• [STORED DATA]:
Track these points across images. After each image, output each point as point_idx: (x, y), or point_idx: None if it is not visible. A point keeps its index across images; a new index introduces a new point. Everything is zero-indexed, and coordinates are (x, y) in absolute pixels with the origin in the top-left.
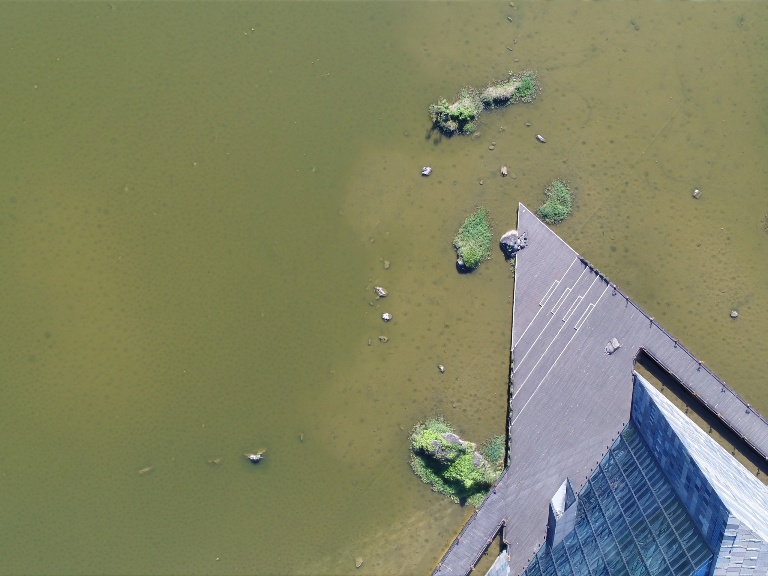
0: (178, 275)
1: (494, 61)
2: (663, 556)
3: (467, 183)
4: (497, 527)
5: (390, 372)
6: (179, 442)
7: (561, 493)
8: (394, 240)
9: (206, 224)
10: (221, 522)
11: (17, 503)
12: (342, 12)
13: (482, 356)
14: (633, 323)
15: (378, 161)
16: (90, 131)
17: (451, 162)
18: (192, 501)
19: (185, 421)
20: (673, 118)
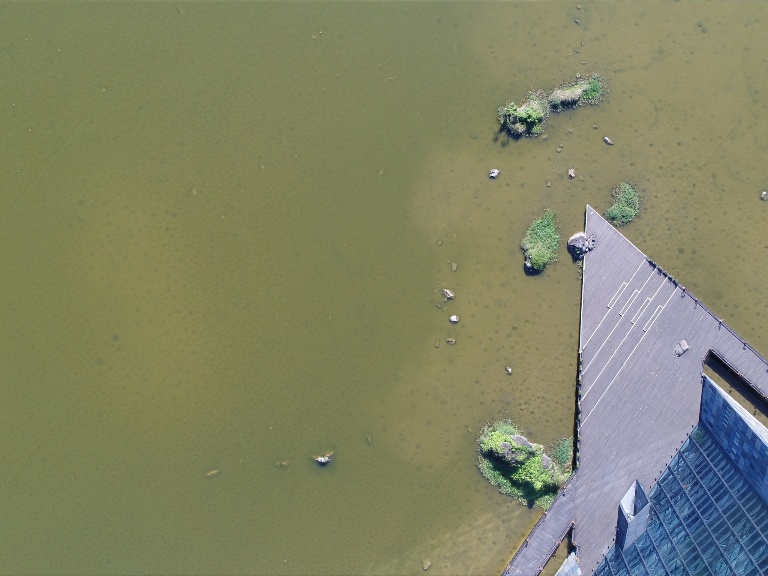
0: (246, 278)
1: (561, 64)
2: (750, 558)
3: (534, 185)
4: (566, 529)
5: (458, 374)
6: (247, 444)
7: (630, 495)
8: (461, 242)
9: (274, 227)
10: (289, 524)
11: (85, 506)
12: (409, 15)
13: (550, 358)
14: (702, 325)
15: (446, 163)
16: (158, 134)
17: (518, 164)
18: (260, 503)
19: (253, 423)
20: (740, 120)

• [WHAT THE TASK ASKS]: Rewrite all the lines above, replacing "point_idx" with "point_id" wherever it appears and changing nothing else. Leave the pictures out of your answer.

• [RESULT OF THE EXERCISE]:
Track these points across images. After each image, output each point as point_id: (x, y), or point_id: None if it is not visible. A point keeps its index across images; a new index introduces a new point. Everything is zero-indexed, and coordinates are (x, y) in absolute pixels with the origin in the top-left.
0: (178, 275)
1: (494, 61)
2: (663, 556)
3: (467, 183)
4: (497, 527)
5: (390, 372)
6: (179, 442)
7: (561, 493)
8: (394, 240)
9: (206, 224)
10: (221, 522)
11: (17, 503)
12: (342, 12)
13: (482, 356)
14: (633, 323)
15: (378, 161)
16: (90, 131)
17: (451, 162)
18: (192, 501)
19: (185, 421)
20: (673, 118)
0: (246, 278)
1: (561, 64)
2: (750, 558)
3: (534, 185)
4: (566, 529)
5: (458, 374)
6: (247, 444)
7: (630, 495)
8: (461, 242)
9: (274, 227)
10: (289, 524)
11: (85, 506)
12: (409, 15)
13: (550, 358)
14: (702, 325)
15: (446, 163)
16: (158, 134)
17: (518, 164)
18: (260, 503)
19: (253, 423)
20: (740, 120)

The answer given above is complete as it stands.